* **作業指示**:
1. 吉野川流域の地質に関する文章から、「第四系の区分は第1表の通りである。またその分布は第1図に示される。」で始まり「後述の土柱礫層はこの礫層におおわれる稜をとりまくように埋めているとみられる。」で終わる範囲を一字一句変えずに書き写せ。
2. 吉野川流域の地質に関する文章に基づき、次の各問に答えよ。
(a) 森山粘土層は地質時代のいつに堆積したとされているか。
(b) 高位段丘礫層Hの標式とされる平坦面の高度は何mか。
(c) 土柱の岡の背後の山稜に分布する礫層のマトリックスは何質か。
3. 吉野川流域の地質に関する文章を、最後の文の後から書き継げ。

* **抜粋本文**:
◇ ◇ ◇ ◇ ◇

また芝生谷奥では、父尾断層よりも北側に数条の東西性断層がみられる。
 第四系の区分は第1表の通りである。またその分布は第1図に示される。


 吉野川谷が形成され始めた時に堆積した、第三紀鮮新世後期の森山粘土層は吉野川南岸山麓にあって、粘土層を主とし、亜炭層を挾む湖沼成の堆積物である。

 高位段丘礫層Hは、吉野川南岸、川島町岡山南方の高度80〜100mの平坦面に分布するものが標式とされ、麻植礫層と呼ばれている。吉野川北岸でも、土柱の岡の背後の山稜(高度180m)に分布するものがこれに相当する。ここでは円磨のすすんだ砂岩・泥岩礫よりなる厚さ数m程の細礫層である。著るしく赤色風化されており、色調はマンセル表示により10R4/8の赤色である。マトリックスは粘土質である。結晶片岩礫は認められないので、北からの支流によりもたらされたと考えられる。
後述の土柱礫層はこの礫層におおわれる稜をとりまくように埋めているとみられる。

◇ ◇ ◇ ◇ ◇

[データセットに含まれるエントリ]
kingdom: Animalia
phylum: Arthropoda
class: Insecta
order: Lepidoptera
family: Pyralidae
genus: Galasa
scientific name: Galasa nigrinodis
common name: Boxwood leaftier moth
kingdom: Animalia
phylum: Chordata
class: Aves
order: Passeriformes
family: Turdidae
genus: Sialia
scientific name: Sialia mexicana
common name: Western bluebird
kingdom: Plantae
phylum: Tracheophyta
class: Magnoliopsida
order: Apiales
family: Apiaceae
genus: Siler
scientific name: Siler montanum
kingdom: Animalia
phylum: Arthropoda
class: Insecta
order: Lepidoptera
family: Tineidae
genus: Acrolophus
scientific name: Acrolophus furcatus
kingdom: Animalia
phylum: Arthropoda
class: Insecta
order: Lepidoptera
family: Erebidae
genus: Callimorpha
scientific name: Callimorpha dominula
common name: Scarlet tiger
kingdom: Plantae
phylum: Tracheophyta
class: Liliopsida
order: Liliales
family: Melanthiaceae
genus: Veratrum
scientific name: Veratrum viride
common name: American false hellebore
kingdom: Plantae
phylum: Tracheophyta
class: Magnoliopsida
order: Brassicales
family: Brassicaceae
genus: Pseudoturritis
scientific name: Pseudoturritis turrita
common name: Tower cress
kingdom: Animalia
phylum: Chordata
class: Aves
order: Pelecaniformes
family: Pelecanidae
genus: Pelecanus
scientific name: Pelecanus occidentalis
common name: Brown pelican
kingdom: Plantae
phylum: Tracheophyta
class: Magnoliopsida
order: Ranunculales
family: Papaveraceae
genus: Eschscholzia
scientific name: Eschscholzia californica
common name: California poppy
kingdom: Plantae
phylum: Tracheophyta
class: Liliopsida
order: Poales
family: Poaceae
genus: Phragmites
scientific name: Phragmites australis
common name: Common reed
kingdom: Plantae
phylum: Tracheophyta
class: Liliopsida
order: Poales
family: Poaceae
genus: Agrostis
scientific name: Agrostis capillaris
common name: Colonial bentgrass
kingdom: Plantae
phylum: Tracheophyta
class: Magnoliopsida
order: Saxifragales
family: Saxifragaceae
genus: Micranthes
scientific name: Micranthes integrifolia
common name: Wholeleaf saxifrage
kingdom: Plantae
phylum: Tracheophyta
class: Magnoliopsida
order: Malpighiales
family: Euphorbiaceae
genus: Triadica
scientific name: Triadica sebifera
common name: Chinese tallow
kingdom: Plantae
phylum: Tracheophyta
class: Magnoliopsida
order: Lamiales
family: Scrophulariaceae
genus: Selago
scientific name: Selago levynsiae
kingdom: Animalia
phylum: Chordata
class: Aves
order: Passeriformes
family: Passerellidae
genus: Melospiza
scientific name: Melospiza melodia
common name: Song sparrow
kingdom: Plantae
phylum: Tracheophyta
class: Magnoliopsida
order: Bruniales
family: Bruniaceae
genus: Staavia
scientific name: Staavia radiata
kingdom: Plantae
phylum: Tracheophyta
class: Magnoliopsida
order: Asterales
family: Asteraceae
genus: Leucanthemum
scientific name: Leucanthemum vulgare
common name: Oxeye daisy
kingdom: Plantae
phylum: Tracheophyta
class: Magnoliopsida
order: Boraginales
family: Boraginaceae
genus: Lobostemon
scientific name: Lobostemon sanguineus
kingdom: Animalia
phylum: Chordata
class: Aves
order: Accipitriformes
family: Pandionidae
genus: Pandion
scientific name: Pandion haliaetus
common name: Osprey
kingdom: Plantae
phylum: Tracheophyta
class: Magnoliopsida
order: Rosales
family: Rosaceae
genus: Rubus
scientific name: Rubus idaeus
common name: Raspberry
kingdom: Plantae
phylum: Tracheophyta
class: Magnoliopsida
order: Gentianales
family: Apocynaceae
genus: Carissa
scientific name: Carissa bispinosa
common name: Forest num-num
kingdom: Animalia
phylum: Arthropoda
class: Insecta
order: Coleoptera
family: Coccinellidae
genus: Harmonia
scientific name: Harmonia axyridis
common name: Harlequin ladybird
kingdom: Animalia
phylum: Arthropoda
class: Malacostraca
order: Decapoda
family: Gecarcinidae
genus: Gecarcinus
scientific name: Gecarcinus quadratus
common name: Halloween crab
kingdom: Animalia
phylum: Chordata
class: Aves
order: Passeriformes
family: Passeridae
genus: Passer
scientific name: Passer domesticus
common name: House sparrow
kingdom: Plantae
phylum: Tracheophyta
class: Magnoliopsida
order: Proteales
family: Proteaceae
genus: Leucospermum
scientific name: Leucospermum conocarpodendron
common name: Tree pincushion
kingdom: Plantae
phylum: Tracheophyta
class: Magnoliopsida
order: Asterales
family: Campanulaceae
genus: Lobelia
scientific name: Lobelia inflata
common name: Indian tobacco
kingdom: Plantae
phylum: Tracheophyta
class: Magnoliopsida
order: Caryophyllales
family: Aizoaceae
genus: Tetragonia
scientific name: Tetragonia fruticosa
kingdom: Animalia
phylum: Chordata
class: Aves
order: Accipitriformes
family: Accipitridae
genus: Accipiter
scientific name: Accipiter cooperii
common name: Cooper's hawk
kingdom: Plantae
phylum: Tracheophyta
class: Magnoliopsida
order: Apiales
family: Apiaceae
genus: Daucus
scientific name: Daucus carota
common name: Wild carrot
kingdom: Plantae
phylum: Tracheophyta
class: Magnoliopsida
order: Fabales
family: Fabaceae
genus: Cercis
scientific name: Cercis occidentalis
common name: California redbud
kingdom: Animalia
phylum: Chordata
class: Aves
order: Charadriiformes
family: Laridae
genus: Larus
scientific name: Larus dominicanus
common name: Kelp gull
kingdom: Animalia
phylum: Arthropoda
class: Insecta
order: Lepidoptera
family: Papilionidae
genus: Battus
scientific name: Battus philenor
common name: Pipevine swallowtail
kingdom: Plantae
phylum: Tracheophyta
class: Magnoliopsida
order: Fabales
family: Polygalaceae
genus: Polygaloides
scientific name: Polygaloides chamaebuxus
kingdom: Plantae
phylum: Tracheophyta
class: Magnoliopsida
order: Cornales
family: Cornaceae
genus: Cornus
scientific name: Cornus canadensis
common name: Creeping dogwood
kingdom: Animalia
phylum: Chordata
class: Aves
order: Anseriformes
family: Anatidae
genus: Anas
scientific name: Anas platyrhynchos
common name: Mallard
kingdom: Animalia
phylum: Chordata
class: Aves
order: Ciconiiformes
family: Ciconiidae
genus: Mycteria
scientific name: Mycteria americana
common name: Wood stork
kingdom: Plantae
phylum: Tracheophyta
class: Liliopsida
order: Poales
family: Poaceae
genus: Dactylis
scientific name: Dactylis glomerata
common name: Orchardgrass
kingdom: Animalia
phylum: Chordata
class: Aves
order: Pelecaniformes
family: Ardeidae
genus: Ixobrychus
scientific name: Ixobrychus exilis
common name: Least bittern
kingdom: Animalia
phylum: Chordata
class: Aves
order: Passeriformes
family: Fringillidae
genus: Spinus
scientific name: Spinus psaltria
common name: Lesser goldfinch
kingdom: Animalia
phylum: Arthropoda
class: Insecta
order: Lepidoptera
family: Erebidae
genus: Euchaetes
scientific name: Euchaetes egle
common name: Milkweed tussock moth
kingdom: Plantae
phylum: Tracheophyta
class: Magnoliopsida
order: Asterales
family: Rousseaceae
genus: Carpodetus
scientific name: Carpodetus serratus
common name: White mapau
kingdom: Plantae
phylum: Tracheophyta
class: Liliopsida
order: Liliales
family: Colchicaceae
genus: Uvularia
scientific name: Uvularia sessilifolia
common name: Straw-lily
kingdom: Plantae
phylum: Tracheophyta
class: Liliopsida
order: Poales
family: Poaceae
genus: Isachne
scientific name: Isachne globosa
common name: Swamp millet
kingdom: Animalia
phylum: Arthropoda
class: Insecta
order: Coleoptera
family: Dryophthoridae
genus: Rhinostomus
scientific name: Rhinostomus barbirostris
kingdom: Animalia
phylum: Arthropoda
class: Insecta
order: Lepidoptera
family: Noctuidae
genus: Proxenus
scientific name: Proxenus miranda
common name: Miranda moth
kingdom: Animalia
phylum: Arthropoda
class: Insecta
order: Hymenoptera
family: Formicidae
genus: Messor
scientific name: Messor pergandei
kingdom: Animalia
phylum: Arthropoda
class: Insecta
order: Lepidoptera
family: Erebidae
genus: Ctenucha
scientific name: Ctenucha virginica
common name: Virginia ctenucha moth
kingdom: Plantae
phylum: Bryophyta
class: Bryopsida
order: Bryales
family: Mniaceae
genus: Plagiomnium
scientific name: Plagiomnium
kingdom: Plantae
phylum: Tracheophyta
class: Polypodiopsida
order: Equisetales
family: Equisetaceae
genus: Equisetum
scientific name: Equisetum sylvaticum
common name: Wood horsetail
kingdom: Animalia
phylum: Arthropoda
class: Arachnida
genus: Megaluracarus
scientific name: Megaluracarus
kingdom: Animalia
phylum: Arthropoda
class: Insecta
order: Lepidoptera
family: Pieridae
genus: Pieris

◇ ◇ ◇ ◇ ◇

* **解答**:
1.
第四系の区分は第1表の通りである。またその分布は第1図に示される。


 吉野川谷が形成され始めた時に堆積した、第三紀鮮新世後期の森山粘土層は吉野川南岸山麓にあって、粘土層を主とし、亜炭層を挾む湖沼成の堆積物である。

 高位段丘礫層Hは、吉野川南岸、川島町岡山南方の高度80〜100mの平坦面に分布するものが標式とされ、麻植礫層と呼ばれている。吉野川北岸でも、土柱の岡の背後の山稜(高度180m)に分布するものがこれに相当する。ここでは円磨のすすんだ砂岩・泥岩礫よりなる厚さ数m程の細礫層である。著るしく赤色風化されており、色調はマンセル表示により10R4/8の赤色である。マトリックスは粘土質である。結晶片岩礫は認められないので、北からの支流によりもたらされたと考えられる。
後述の土柱礫層はこの礫層におおわれる稜をとりまくように埋めているとみられる。

2.
(a) 第三紀鮮新世後期
(b) 80〜100m
(c) 粘土質

3.
 切戸礫層K・馬場礫層Bは、長峯〜名東ノ岡を構成する砂礫層であり土柱礫層におおわれる。それぞれ切戸・馬場を標式地とし、切戸礫層は吉野川本流の生成、馬場礫層は北より流下した扇状地の生成であり、両者の関係は馬場の王子神社裏で標式的に観察される(第2図)。


 すなわち、ここでは円磨のすすんだ結晶片岩礫をふくみ、砂がちで、礫の配列から西より東へむかう流れであったことを示す部分(K;すなわち本流性)と、大きく円磨されていない亜角礫を主とし、礫の配列から北より南へむかう流れであったことを示す部分(B;すなわち扇状地性)とがみられる。いづれも赤味を帯びた褐色を示し、やゝ風化している。これより北へ上る道に沿って、これらの上位にある風化のすすんでいない扇状地性の大角礫層が区別される。これは後述の土柱礫層である。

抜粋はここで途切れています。